Reza a lenda que, durante uma sessão de Chainmail, Gary Gygax criou um castelo intransponível. Exércitos e mais exércitos tombavam diante de suas defesas, e ninguém conseguia invadi-lo. Até que um jogador, de nome Dave Arneson, propôs o seguinte: exércitos não conseguiam vencer a defesa do castelo, mas e se um único guerreiro, sem chamar a atenção para si, se esgueirasse até uma pequena grade lateral e invadisse o castelo através de suas masmorras? Gygax gostou tanto da proposta que criou um tabuleiro especialmente para a masmorra, onde ele e Arneson ficaram jogando durante dias, com o guerreiro solitário tentando vencer as muitas armadilhas e monstros, para destruir as defesas do castelo de dentro para fora.

Verdade ou ficção, o certo é que Arneson não concordava com muitas coisas do Chainmail, e criou uma "versão caseira", que adotava em suas sessões de jogo. Nesta versão, cada jogador, ao invés de controlar um exército, controlava um personagem, e todos tinham que cooperar para alcançar seus objetivos.

Arneson e Gygax começaram a jogar esta versão modificada, e Arneson compartilhava cada vez mais de suas "regras particulares" com o amigo. Baseado nestas regras, Gygax começou a criar um cenário, que, antes que se desse conta, já tinha mais de 100 páginas de material. Gygax decidiu, então, oferecer este material à Avalon-Hill.

Em 1972, a Avalon-Hill lançou sua própria versão do Chainmail, com regras mais simples de serem compreendidas. As modificações propostas por Gygax (baseadas nas regras de Arneson), porém, não foram consideradas pela editora, que alegou: "Como poderemos determinar o vencedor se supostamente os jogadores devem cooperar? Vocês não têm como criar um jogo que não possui vencedores!" (Nota do Guil: Antes mesmo de ser criado o RPG já sofria com esse preconceito!)

O D&D originalAssim, em 1974, Gygax e seu amigo Don Kayne decidiram fundar sua própria editora, a qual chamaram de Tactical Studies Rules, ou simplesmente TSR. Gygax pegou todo o material que tinha escrito dois anos antes, aparou as arestas, e lançou seu primeiro livro, o Dungeons & Dragons ("Masmorras e Dragões"). Arneson foi creditado como co-autor do jogo, por sua contribuição para as regras, e convidado a trabalhar na TSR. Ele e Gygax se desentendiam muito, porém, e apenas um ano após sua entrada na editora, ele decidiu abandonar o projeto. Injustamente, Gygax entrou para a História como criador do RPG, e Arneson foi praticamente esquecido pela indústria.

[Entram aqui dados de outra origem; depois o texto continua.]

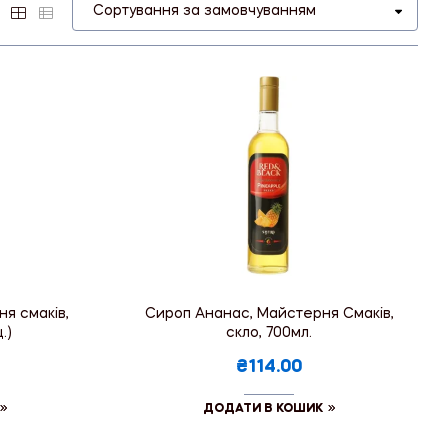
я смаків,
Сироп Ананас, Майстерня Смаків,
.)
скло, 700мл.
₴114.00
ДОДАТИ В КОШИК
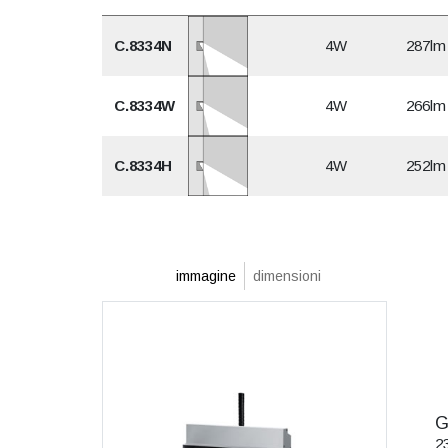
C.8334N
4W
287lm
C.8334W
4W
266lm
C.8334H
4W
252lm
immagine
dimensioni
G
2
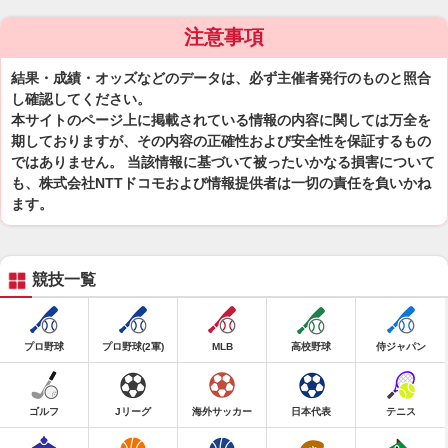
注意事項
結果・成績・オッズなどのデータは、必ず主催者発行のものと照合
し確認してください。
本サイトのページ上に掲載されている情報の内容に関しては万全を
期しておりますが、その内容の正確性および安全性を保証するもの
ではありません。 当該情報に基づいて被ったいかなる損害について
も、株式会社NTTドコモおよび情報提供者は一切の責任を負いかね
ます。
競技一覧
プロ野球
プロ野球(2軍)
MLB
高校野球
侍ジャパン
ゴルフ
Jリーグ
海外サッカー
日本代表
テニス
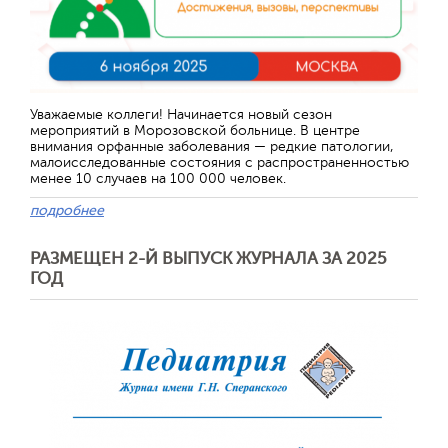
Уважаемые коллеги! Начинается новый сезон
мероприятий в Морозовской больнице. В центре
внимания орфанные заболевания — редкие патологии,
малоисследованные состояния с распространенностью
менее 10 случаев на 100 000 человек.
подробнее
РАЗМЕЩЕН 2-Й ВЫПУСК ЖУРНАЛА ЗА 2025
ГОД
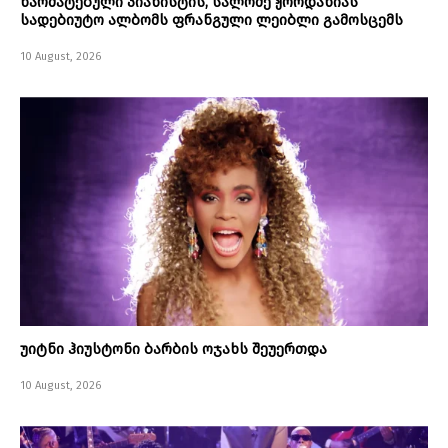
წარმატებული პიანისტის, სალომე ჟორდანიას
სადებიუტო ალბომს ფრანგული ლეიბლი გამოსცემს
10 August, 2026
უიტნი ჰიუსტონი ბარბის ოჯახს შეუერთდა
10 August, 2026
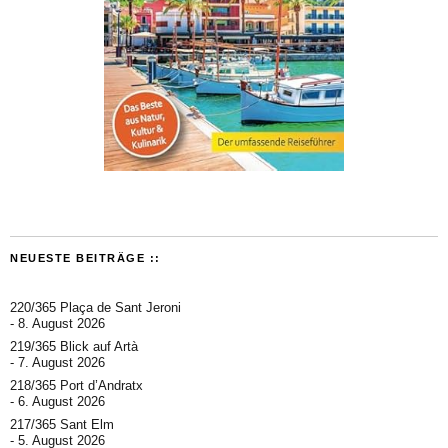
NEUESTE BEITRÄGE ::
220/365 Plaça de Sant Jeroni
8. August 2026
219/365 Blick auf Artà
7. August 2026
218/365 Port d’Andratx
6. August 2026
217/365 Sant Elm
5. August 2026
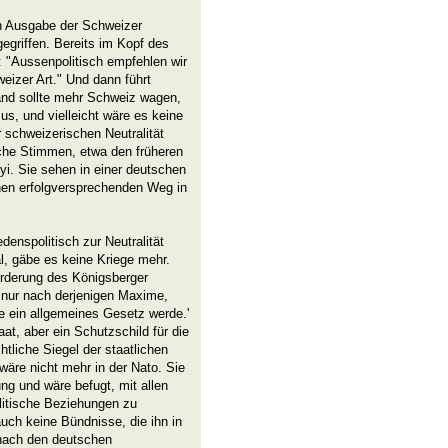
n Ausgabe der Schweizer
egriffen. Bereits im Kopf des
: "Aussenpolitisch empfehlen wir
eizer Art." Und dann führt
and sollte mehr Schweiz wagen,
us, und vielleicht wäre es keine
 schweizerischen Neutralität
che Stimmen, etwa den früheren
i. Sie sehen in einer deutschen
inen erfolgversprechenden Weg in
denspolitisch zur Neutralität
al, gäbe es keine Kriege mehr.
Forderung des Königsberger
 nur nach derjenigen Maxime,
ie ein allgemeines Gesetz werde.'
taat, aber ein Schutzschild für die
htliche Siegel der staatlichen
wäre nicht mehr in der Nato. Sie
ng und wäre befugt, mit allen
olitische Beziehungen zu
auch keine Bündnisse, die ihn in
 nach den deutschen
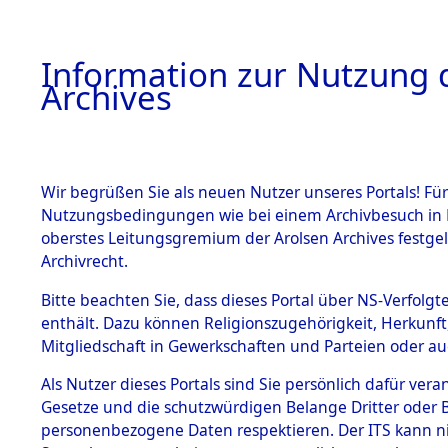
Information zur Nutzung d
Archives
HOME
BESTANDSBESCHREIBUNG
ARCHIVAL
Wir begrüßen Sie als neuen Nutzer unseres Portals! Für
Nutzungsbedingungen wie bei einem Archivbesuch in B
oberstes Leitungsgremium der Arolsen Archives festg
Archivrecht.
BESTÄNDE
Bitte beachten Sie, dass dieses Portal über NS-Verfolgte
Attempted 
enthält. Dazu können Religionszugehörigkeit, Herkunf
Mitgliedschaft in Gewerkschaften und Parteien oder auc
Dead - Cem
1.
Inhaftierungsdoku
mente
Als Nutzer dieses Portals sind Sie persönlich dafür vera
Identifizi
Gesetze und die schutzwürdigen Belange Dritter oder B
5. Verschiedenes
personenbezogene Daten respektieren. Der ITS kann nic
5.3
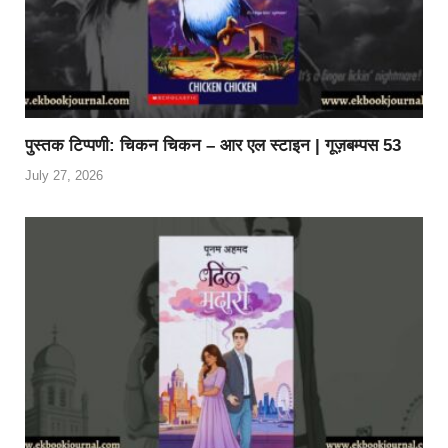
पुस्तक टिप्पणी: चिकन चिकन – आर एल स्टाइन | गूज़बम्पस 53
July 27, 2026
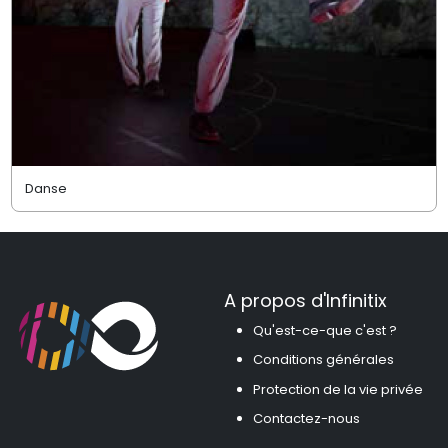
Danse
A propos d'Infinitix
Qu'est-ce-que c'est ?
Conditions générales
Protection de la vie privée
Contactez-nous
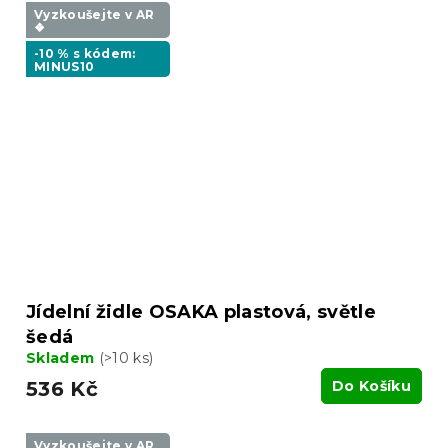
Vyzkoušejte v AR
❖
-10 % s kódem:
MINUS10
Jídelní židle OSAKA plastová, světle
šedá
Skladem
(>10 ks)
536 Kč
Do Košíku
Vyzkoušejte v AR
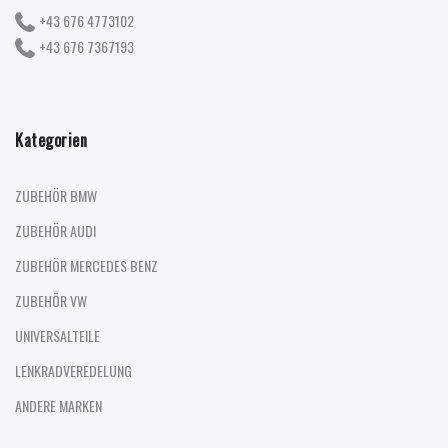
+43 676 4773102
+43 676 7367193
Kategorien
ZUBEHÖR BMW
ZUBEHÖR AUDI
ZUBEHÖR MERCEDES BENZ
ZUBEHÖR VW
UNIVERSALTEILE
LENKRADVEREDELUNG
ANDERE MARKEN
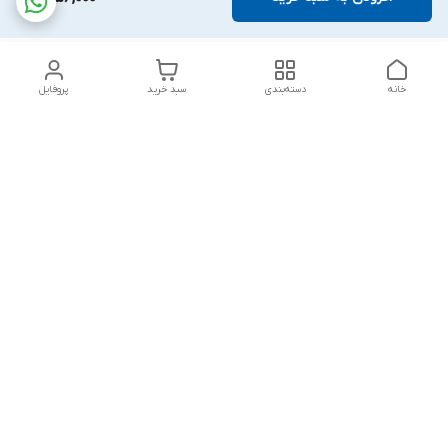
خانه
دسته‌بندی
سبد خرید
پروفایل
دسترسی سریع
تماس با ما
قوانین و مقررات
درباره ما
پشتیبانی سایت فروشگاه به مشتریان در طول خریدآنلاین از ثبت
شفارش تا تحویل کالا کمک می کند. این خدمات برای افزایش رضایت
مشتری، تقویت وفاداری و ایجاد تکرار خرید برای مشتریان است.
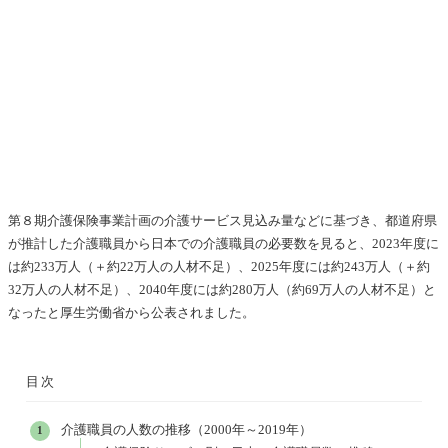
第８期介護保険事業計画の介護サービス見込み量などに基づき、都道府県
が推計した介護職員から日本での介護職員の必要数を見ると、2023年度に
は約233万人（＋約22万人の人材不足）、2025年度には約243万人（＋約
32万人の人材不足）、2040年度には約280万人（約69万人の人材不足）と
なったと厚生労働省から公表されました。
目次
介護職員の人数の推移（2000年～2019年）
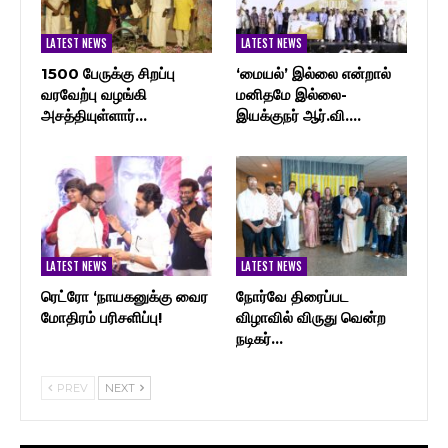
LATEST NEWS
LATEST NEWS
1500 பேருக்கு சிறப்பு
‘மையல்’ இல்லை என்றால்
வரவேற்பு வழங்கி
மனிதமே இல்லை-
அசத்தியுள்ளார்…
இயக்குநர் ஆர்.வி.…
LATEST NEWS
LATEST NEWS
ரெட்ரோ ‘நாயகனுக்கு வைர
நோர்வே திரைப்பட
மோதிரம் பரிசளிப்பு!
விழாவில் விருது வென்ற
நடிகர்…
PREV
NEXT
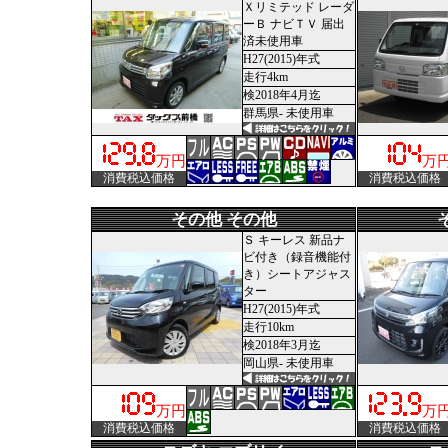
Ｘリミテッド レーダ
ーＢ ナビＴＶ 届出
済未使用車
H27(2015)年式
走行4km
検2018年4月迄
群馬県- 未使用車
万円
万
消費税込価格
消費税込価格
その他 その他
Ｓ キーレス 新品ナ
ビ付き（録音機能付
き）シートアジャス
ター
H27(2015)年式
走行10km
検2018年3月迄
岡山県- 未使用車
万円
万
消費税込価格
消費税込価格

O Chainmail ainda teve uma terceira publicação, em 1979, mas a esta altura o RPG já tinha praticamente suplantado os Wargames, principalmente devido ao lançamento, em 1978, do AD&D, o Advanced Dungeons & Dragons. Totalmente escrito por Gygax, o AD&D, como o próprio nome dizia, era a versão aprimorada do D&D, sem ligação com qualquer cenário específico, e com regras mais aprimoradas. O AD&D se tornou uma verdadeira febre mundial, e virou praticamente sinônimo de RPG.

Hoje em dia, a TSR não existe mais. Foi comprada pela Wizards of the Coast, fabricante do Card Game Magic: The Gathering, em 1999. O AD&D voltou a se chamar simplesmente D&D (segundo o coordenador do projeto "não há necessidade de uma versão avançada se não existe mais a versão básica"), mas continua como o RPG mais vendido do mundo, e referência em termos de RPG medieval. Nos EUA, os Wargames ainda fazem muito sucesso, mas os RPGs se tornaram uma grande indústria, com diversos fabricantes produzindo títulos e mais títulos desta tão interessante forma de entretenimento.

E tudo isto se deve a dois amigos que não tiveram medo de mudar as regras de um jogo.